TEXT PROVIDED
Fig. 5.Regions exhibiting sex differences in multivariate patterns of functional topography are enriched in expression of X-linked, excitatory neuronal, and astrocytic-related genes. To understand the biological basis of sex differences in topography, we compared the map of summed absolute prediction weights from our machine learning model to gene expression data from the Allen Human Brain Atlas parcellated to the Schaefer1000 atlas. (A) Cortex where sex differences in functional topography were more prominent were significantly correlated with the spatial pattern of expression of genes on the X chromosome. (B) We conducted cell-type–specific enrichment analyses to understand the convergent and divergent patterns of discrete underlying gene sets. We assigned cell types using the neuronal subclass assignments determined by Lake et al. (43). Regions more important in classifying participant sex were enriched in astrocyte-related genes and several excitatory neuron-related gene sets, including Ex5b, Ex1, Ex3e, Ex6b, and Ex2. Point range plots show the median (point) and SE (range) rank of each chromosomal or cell-type gene set. Dashed lines indicate nonsignificant enrichments. All permuted P values were not further corrected for multiple comparisons and determined based on one-sided tests of gene set enrichment. Ast, astrocyte; Ast_cer, cerebellar-specific astrocytes; End, endothelial cells; Ex, excitatory neuron; Gran, cerebellar granule cells; In, inhibitory neuron; Mic, microglia; Oli, oligodendrocytes; OPC, oligodendrocyte progenitor cells; OPC_cer, cerebellar-specific oligodendrocyte progenitor cells; Per, pericytes; and Purk, cerebellar Purkinje cells.

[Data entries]
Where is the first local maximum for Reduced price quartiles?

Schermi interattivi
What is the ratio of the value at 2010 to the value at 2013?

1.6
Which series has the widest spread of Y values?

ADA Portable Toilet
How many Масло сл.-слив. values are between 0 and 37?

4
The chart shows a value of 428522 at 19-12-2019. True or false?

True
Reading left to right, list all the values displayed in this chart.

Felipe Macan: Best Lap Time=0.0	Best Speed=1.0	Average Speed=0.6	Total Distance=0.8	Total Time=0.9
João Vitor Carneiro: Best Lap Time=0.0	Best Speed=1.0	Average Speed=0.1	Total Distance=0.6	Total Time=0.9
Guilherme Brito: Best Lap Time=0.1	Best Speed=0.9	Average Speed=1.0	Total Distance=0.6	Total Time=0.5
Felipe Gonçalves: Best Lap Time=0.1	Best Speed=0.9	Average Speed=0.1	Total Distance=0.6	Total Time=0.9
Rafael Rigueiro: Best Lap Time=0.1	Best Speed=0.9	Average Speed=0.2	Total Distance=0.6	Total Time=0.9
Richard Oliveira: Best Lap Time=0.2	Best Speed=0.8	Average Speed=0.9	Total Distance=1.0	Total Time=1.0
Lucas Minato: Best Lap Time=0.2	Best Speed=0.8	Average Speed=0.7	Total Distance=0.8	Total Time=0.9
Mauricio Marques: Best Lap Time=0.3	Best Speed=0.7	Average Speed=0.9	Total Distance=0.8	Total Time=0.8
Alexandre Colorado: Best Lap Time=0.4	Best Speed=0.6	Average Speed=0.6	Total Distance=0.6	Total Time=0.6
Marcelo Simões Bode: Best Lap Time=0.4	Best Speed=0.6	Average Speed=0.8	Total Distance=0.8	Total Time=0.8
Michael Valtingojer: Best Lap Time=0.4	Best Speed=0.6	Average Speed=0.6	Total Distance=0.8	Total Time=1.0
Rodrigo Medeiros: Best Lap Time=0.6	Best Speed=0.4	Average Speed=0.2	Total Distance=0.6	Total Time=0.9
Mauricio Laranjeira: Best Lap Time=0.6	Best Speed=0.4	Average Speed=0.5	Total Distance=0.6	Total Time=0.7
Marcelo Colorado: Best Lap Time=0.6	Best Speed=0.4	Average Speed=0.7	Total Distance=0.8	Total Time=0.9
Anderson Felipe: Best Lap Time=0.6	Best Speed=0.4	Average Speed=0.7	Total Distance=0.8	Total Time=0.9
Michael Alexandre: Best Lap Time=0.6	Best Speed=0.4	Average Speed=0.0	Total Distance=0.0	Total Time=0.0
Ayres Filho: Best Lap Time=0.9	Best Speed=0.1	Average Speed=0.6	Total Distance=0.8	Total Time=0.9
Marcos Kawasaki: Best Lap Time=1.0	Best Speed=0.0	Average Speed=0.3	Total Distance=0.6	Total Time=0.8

EXERCISE PROMPT
In the figure caption on sex differences in functional topography, what do the dashed lines indicate?

SOLUTION FOR THIS PROBLEM
Nonsignificant enrichments.